__BRIEF__:
Leave out all images and set down the records exactly as given.

===============

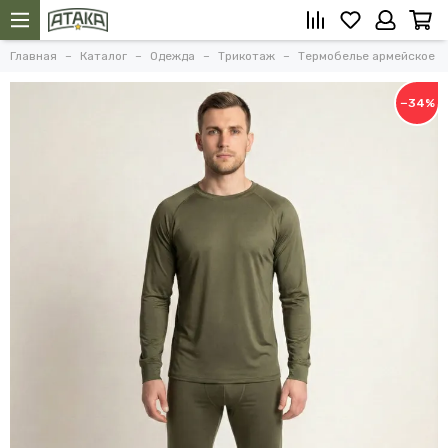
Главная
Каталог
Одежда
Трикотаж
Термобелье армейское
−34%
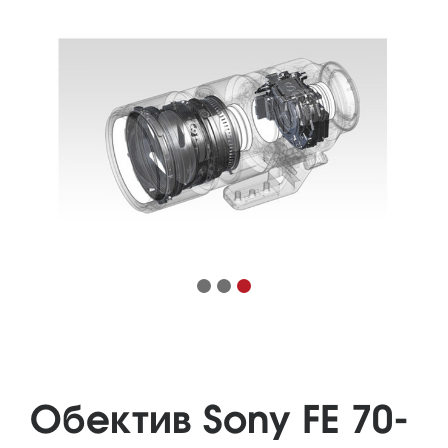
Обектив Sony FE 70-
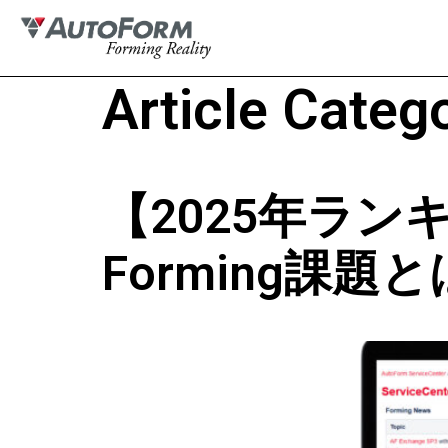
Article Categ
【2025年ラ
Forming課題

===============

__REPLY TO THE TASK__:
Главная
Каталог
Одежда
Трикотаж
Термобелье армейское
−34%
Обектив Sony FE 70-
Article Categ
【2025年ラ
Forming課題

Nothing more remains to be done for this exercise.